▸ INSTRUCTION
Please retype the lines of these entries that fall between the line holding "common name: Myrtle" and the line holding "scientific name: Boreus westwoodi", inclusive, copying them exactly.
Begin DATA EXTRACT
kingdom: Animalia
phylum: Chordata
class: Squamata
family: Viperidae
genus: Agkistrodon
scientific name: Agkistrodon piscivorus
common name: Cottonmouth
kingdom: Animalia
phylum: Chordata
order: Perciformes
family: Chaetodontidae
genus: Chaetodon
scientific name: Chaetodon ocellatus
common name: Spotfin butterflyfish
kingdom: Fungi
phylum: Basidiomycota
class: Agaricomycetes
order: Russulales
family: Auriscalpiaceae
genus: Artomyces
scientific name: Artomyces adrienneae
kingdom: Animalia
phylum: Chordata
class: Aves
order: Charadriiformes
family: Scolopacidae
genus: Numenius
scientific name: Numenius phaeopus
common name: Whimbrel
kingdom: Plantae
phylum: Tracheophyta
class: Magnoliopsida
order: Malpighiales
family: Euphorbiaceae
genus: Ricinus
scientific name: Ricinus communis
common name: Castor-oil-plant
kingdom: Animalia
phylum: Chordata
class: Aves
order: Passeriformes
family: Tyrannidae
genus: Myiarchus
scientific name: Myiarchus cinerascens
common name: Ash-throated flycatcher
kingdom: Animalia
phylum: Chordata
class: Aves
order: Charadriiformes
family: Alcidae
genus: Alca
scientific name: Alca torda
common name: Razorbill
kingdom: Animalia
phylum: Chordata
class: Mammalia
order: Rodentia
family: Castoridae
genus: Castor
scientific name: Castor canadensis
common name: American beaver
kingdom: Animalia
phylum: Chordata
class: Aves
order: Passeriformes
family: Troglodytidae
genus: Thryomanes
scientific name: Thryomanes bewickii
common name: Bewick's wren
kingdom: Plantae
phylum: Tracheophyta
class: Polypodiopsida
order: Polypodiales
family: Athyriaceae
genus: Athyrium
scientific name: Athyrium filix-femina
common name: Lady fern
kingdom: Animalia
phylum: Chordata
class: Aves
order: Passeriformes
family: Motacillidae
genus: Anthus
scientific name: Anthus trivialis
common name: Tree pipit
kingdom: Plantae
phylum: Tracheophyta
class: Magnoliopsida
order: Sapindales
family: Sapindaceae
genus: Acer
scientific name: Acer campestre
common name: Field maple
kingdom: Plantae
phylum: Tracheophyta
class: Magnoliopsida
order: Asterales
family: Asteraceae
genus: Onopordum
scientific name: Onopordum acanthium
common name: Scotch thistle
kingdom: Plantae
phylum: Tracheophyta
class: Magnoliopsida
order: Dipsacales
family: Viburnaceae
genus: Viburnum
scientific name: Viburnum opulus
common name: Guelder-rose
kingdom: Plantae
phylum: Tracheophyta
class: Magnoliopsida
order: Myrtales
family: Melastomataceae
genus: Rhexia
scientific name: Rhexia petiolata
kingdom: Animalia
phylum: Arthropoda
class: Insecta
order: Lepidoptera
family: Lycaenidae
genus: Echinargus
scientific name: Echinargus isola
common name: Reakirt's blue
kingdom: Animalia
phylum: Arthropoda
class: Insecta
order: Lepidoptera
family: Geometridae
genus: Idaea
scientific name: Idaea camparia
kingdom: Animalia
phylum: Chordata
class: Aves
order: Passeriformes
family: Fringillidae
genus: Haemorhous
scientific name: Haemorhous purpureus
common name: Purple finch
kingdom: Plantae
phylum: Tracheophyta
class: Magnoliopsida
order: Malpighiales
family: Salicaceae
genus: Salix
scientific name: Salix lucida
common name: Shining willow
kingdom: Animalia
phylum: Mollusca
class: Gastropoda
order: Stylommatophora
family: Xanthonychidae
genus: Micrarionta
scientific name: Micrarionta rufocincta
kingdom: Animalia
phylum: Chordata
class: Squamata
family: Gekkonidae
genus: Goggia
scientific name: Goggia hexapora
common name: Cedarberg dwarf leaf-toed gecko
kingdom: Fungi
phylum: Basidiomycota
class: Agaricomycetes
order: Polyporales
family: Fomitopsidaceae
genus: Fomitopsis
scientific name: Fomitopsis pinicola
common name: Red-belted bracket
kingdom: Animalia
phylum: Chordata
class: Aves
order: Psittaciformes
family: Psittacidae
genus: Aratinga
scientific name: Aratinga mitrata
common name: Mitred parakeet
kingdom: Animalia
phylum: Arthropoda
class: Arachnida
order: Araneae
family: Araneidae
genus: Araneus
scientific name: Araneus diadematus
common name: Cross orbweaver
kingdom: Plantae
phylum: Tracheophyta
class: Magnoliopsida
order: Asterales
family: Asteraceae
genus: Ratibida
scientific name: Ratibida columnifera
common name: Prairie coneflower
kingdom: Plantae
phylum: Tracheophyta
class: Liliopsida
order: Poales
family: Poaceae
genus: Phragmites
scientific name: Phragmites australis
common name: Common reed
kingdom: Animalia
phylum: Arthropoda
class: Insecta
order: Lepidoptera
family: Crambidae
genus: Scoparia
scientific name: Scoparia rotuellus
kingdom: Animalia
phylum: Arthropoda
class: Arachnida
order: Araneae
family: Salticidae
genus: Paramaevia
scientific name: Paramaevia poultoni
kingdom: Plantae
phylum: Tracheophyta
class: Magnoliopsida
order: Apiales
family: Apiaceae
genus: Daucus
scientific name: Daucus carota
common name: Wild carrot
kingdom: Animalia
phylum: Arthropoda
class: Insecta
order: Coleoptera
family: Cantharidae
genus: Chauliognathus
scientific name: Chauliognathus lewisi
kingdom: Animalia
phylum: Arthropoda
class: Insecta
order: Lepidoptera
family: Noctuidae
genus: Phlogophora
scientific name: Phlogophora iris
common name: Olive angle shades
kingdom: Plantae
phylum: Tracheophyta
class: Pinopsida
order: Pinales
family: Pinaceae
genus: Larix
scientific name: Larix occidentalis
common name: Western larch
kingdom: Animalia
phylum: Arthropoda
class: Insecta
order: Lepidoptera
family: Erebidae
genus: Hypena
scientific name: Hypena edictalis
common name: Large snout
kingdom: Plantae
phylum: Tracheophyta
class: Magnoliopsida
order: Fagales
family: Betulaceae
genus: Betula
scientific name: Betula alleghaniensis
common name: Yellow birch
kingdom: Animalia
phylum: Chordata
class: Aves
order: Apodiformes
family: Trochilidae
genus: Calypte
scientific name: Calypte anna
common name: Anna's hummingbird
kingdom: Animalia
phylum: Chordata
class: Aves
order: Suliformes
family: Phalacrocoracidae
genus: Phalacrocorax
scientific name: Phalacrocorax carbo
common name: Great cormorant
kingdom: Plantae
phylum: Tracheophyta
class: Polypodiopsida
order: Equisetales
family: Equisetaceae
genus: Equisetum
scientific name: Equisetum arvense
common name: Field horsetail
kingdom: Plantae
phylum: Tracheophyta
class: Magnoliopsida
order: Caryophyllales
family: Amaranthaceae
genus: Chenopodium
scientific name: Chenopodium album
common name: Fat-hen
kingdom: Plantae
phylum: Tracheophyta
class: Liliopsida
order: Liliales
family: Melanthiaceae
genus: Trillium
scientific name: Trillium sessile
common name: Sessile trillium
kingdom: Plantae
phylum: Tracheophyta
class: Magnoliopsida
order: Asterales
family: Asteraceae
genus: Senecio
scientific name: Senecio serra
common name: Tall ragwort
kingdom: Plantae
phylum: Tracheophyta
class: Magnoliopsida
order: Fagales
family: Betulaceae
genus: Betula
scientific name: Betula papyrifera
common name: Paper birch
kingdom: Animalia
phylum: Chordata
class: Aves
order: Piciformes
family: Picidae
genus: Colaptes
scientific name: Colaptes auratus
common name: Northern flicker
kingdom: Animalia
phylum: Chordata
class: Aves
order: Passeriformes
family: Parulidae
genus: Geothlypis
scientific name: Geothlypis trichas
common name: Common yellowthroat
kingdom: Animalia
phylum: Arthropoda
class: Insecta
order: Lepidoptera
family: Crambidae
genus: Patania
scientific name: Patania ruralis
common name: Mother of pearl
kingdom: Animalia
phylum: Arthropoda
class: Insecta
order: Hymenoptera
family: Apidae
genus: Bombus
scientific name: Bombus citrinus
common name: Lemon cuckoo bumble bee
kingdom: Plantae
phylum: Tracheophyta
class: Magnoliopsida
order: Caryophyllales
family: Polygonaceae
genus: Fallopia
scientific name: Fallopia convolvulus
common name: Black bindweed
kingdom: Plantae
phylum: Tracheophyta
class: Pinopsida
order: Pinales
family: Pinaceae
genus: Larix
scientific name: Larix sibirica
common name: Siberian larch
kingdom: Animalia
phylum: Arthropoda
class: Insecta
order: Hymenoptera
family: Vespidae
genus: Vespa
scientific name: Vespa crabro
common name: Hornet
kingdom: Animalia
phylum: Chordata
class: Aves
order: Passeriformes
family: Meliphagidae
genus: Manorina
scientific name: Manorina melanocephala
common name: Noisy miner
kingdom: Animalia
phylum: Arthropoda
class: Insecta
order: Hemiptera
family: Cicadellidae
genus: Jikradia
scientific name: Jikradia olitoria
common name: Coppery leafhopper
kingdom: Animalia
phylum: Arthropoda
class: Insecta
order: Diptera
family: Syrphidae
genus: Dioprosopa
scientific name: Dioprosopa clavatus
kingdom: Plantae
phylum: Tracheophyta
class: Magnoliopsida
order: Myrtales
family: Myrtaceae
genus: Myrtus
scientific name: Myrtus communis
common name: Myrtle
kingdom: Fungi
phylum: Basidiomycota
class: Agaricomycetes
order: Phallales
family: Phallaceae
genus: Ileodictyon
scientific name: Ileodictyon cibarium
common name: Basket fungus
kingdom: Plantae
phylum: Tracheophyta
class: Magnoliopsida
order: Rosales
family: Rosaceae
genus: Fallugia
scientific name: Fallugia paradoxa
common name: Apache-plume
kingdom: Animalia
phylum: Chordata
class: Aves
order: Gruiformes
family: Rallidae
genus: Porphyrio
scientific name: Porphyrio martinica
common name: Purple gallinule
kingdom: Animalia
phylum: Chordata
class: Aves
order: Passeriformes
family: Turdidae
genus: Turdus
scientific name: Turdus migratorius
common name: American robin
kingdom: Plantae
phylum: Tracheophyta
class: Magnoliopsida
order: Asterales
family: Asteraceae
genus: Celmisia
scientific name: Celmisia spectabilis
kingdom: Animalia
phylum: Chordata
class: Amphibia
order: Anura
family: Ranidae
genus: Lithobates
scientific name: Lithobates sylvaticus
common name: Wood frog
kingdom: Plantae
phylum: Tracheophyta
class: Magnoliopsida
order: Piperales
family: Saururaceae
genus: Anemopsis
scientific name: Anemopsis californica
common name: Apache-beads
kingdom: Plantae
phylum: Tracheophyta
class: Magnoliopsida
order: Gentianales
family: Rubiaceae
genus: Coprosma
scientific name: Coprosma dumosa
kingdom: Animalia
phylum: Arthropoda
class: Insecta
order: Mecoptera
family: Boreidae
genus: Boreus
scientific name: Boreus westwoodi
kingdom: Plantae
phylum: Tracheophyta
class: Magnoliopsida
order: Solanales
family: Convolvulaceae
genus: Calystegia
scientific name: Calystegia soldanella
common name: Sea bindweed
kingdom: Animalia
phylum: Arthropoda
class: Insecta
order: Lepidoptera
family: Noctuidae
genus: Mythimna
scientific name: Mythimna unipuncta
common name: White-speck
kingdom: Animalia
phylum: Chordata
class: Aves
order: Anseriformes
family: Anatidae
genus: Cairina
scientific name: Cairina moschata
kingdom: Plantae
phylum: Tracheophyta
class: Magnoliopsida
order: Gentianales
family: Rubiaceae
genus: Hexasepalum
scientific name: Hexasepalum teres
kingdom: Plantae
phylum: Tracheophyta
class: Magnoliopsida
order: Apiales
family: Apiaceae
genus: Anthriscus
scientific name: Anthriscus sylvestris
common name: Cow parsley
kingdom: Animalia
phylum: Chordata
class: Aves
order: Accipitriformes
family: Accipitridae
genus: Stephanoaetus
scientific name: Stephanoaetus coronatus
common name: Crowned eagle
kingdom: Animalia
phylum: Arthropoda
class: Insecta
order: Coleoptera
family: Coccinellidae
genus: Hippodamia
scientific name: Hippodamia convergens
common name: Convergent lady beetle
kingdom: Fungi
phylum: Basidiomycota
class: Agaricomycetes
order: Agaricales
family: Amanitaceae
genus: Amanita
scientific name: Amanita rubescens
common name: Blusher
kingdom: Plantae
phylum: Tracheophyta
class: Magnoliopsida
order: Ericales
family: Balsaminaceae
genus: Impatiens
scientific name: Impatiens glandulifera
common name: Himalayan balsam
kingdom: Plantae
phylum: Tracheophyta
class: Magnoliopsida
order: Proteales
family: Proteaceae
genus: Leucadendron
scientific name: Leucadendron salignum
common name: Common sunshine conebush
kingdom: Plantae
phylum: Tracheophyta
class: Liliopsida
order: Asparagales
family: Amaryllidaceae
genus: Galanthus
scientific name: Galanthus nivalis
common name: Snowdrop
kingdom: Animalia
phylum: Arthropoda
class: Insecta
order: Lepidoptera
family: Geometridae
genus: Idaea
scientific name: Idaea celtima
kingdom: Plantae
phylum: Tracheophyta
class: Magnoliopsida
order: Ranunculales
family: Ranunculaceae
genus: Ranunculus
End DATA EXTRACT
▸ RESULT OF THIS TASK
common name: Myrtle
kingdom: Fungi
phylum: Basidiomycota
class: Agaricomycetes
order: Phallales
family: Phallaceae
genus: Ileodictyon
scientific name: Ileodictyon cibarium
common name: Basket fungus
kingdom: Plantae
phylum: Tracheophyta
class: Magnoliopsida
order: Rosales
family: Rosaceae
genus: Fallugia
scientific name: Fallugia paradoxa
common name: Apache-plume
kingdom: Animalia
phylum: Chordata
class: Aves
order: Gruiformes
family: Rallidae
genus: Porphyrio
scientific name: Porphyrio martinica
common name: Purple gallinule
kingdom: Animalia
phylum: Chordata
class: Aves
order: Passeriformes
family: Turdidae
genus: Turdus
scientific name: Turdus migratorius
common name: American robin
kingdom: Plantae
phylum: Tracheophyta
class: Magnoliopsida
order: Asterales
family: Asteraceae
genus: Celmisia
scientific name: Celmisia spectabilis
kingdom: Animalia
phylum: Chordata
class: Amphibia
order: Anura
family: Ranidae
genus: Lithobates
scientific name: Lithobates sylvaticus
common name: Wood frog
kingdom: Plantae
phylum: Tracheophyta
class: Magnoliopsida
order: Piperales
family: Saururaceae
genus: Anemopsis
scientific name: Anemopsis californica
common name: Apache-beads
kingdom: Plantae
phylum: Tracheophyta
class: Magnoliopsida
order: Gentianales
family: Rubiaceae
genus: Coprosma
scientific name: Coprosma dumosa
kingdom: Animalia
phylum: Arthropoda
class: Insecta
order: Mecoptera
family: Boreidae
genus: Boreus
scientific name: Boreus westwoodi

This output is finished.